- **What needs to be done**
With the images omitted, return all of the entries exactly as they stand.

- **Data provided**

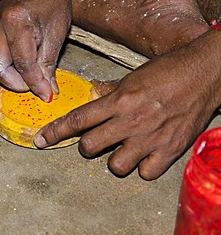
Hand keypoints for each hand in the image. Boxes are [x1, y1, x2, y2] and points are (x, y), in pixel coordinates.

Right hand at [0, 0, 71, 101]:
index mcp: (17, 21)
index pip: (24, 64)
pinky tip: (13, 64)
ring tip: (23, 74)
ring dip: (4, 76)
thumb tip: (47, 90)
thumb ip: (48, 65)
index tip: (45, 94)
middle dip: (17, 83)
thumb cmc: (52, 4)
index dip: (36, 84)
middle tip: (34, 85)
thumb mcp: (56, 35)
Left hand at [34, 30, 220, 179]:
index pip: (78, 119)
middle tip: (96, 139)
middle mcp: (131, 121)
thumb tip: (92, 102)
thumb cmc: (168, 71)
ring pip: (115, 165)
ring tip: (125, 147)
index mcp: (119, 100)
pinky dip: (143, 167)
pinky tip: (146, 154)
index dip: (55, 132)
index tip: (41, 140)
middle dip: (87, 146)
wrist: (205, 73)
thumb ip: (110, 93)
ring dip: (115, 159)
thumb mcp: (132, 76)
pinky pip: (145, 173)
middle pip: (90, 147)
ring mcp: (150, 138)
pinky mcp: (169, 150)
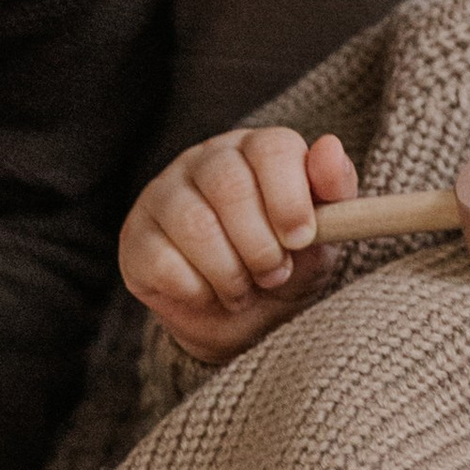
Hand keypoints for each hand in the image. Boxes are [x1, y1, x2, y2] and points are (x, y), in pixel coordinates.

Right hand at [121, 128, 360, 366]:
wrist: (244, 320)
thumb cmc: (287, 263)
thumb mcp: (324, 233)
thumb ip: (334, 191)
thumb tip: (329, 148)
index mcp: (255, 149)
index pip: (271, 148)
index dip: (289, 197)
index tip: (301, 239)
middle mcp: (205, 161)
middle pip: (228, 184)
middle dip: (261, 244)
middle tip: (274, 274)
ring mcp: (163, 195)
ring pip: (195, 225)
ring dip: (231, 273)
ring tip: (245, 289)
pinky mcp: (136, 238)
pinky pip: (164, 262)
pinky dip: (198, 291)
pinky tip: (209, 294)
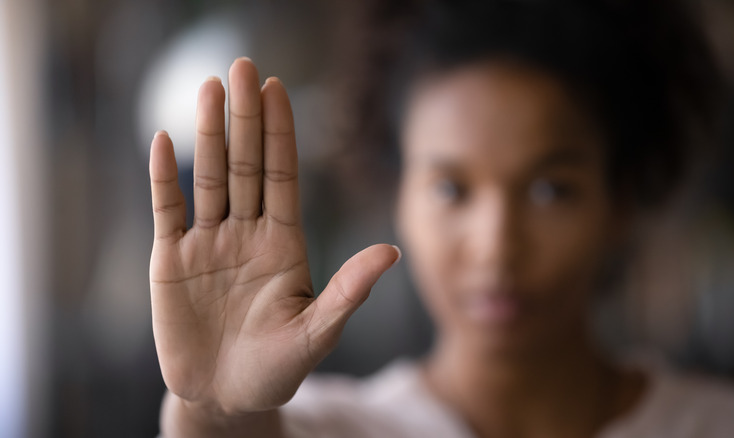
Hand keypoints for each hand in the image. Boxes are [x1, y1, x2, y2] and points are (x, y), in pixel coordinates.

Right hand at [149, 57, 399, 416]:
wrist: (225, 398)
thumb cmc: (277, 369)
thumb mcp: (318, 332)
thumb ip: (350, 290)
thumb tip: (393, 250)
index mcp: (283, 244)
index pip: (282, 176)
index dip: (280, 133)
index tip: (279, 89)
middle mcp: (246, 234)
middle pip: (245, 164)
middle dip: (245, 117)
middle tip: (243, 66)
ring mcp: (208, 244)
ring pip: (208, 178)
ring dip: (206, 133)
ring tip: (208, 87)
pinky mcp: (171, 261)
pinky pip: (167, 210)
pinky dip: (163, 177)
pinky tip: (163, 139)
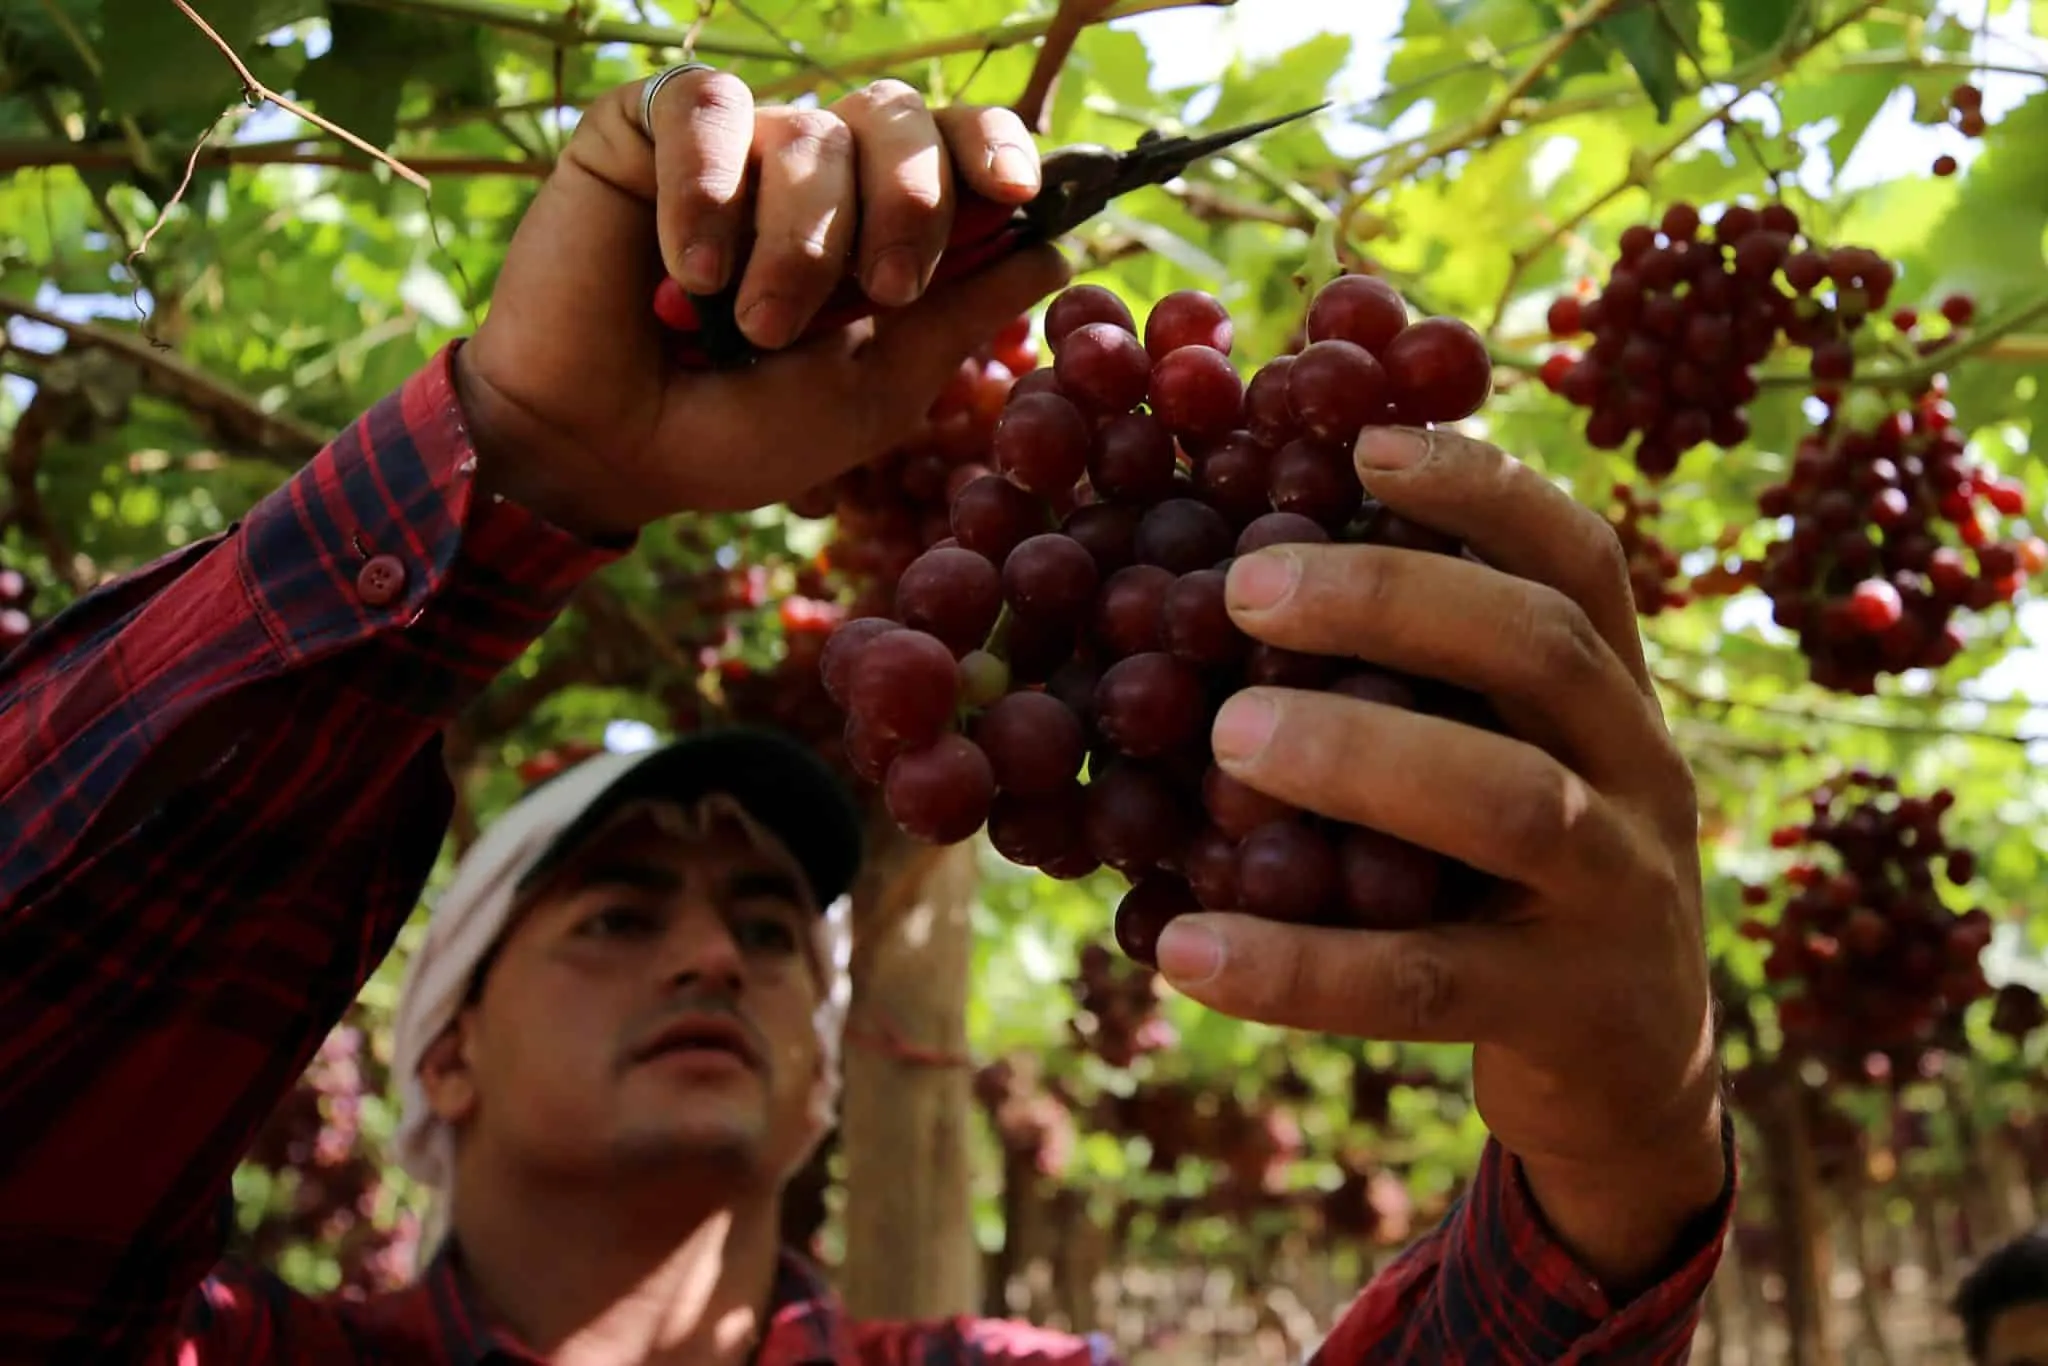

- **Expected output**
Hand keypoints for each hand in the image. Boxes are [x1, y1, x2, y2] and points are (x, y), in pixel coordinates.

Right hand at [0, 0, 71, 101]:
index mcp: (17, 21)
index pip: (24, 64)
pinky tip: (13, 64)
ring tip: (23, 74)
ring dip: (4, 76)
thumb tip: (47, 90)
thumb ip: (48, 65)
index tip: (45, 94)
middle dip: (17, 83)
thumb cmc: (52, 4)
index dip: (36, 84)
middle tip: (34, 85)
thumb mcp: (56, 35)
Left hand at [34, 30, 220, 179]:
index pip: (78, 119)
middle tip: (96, 139)
middle mcp: (131, 121)
thumb tip: (92, 102)
thumb cmc: (168, 71)
ring pip: (115, 165)
ring tip: (125, 147)
index mcp: (119, 100)
pinky dip: (143, 167)
pinky tip: (146, 154)
index dip: (55, 132)
index tip: (41, 140)
middle dip: (87, 146)
wrist: (205, 73)
thumb ip: (110, 93)
ring dip: (115, 159)
thumb mcp: (132, 76)
pinky pip: (145, 173)
middle pip: (90, 147)
ring mcp: (150, 138)
pinky mcp: (169, 150)
Hand keypoints for each hand in the image. Boxes are [x1, y1, x2, y2] and points are (x, y), in pixel coordinates.

Right hand at [121, 128, 360, 366]:
wrist: (244, 320)
thumb cmc: (287, 263)
thumb mcp: (324, 233)
thumb ip: (334, 191)
thumb tip: (329, 148)
index mcp: (255, 149)
index pip: (271, 148)
index dip: (289, 197)
index tip: (301, 239)
middle mcp: (205, 161)
middle pip: (228, 184)
middle dip: (261, 244)
middle tip: (274, 274)
ring mcp: (163, 195)
ring pip: (195, 225)
ring dip: (231, 273)
ring tip: (245, 289)
pinky mcp: (136, 238)
pinky pip: (164, 262)
pinky dip: (198, 291)
pinky tip: (209, 294)
Hand keypoints for each hand in the image. Boxes are [x1, y1, x2, y2] and points are (x, y), in pixel coordinates.

Right hand at [149, 57, 399, 416]:
wrist: (225, 398)
thumb cmc: (277, 369)
thumb mcp: (318, 332)
thumb ip: (350, 290)
thumb tip: (393, 250)
index mcp: (283, 244)
index pip: (282, 176)
index dip: (280, 133)
index tip: (279, 89)
middle mcp: (246, 234)
middle pip: (245, 164)
middle dip: (245, 117)
middle tip: (243, 66)
ring mcp: (208, 244)
ring pip: (208, 178)
ring dip: (206, 133)
ring tip: (208, 87)
pinky mcp: (171, 261)
pinky pip: (167, 210)
pinky dip: (163, 177)
pinky tip: (163, 139)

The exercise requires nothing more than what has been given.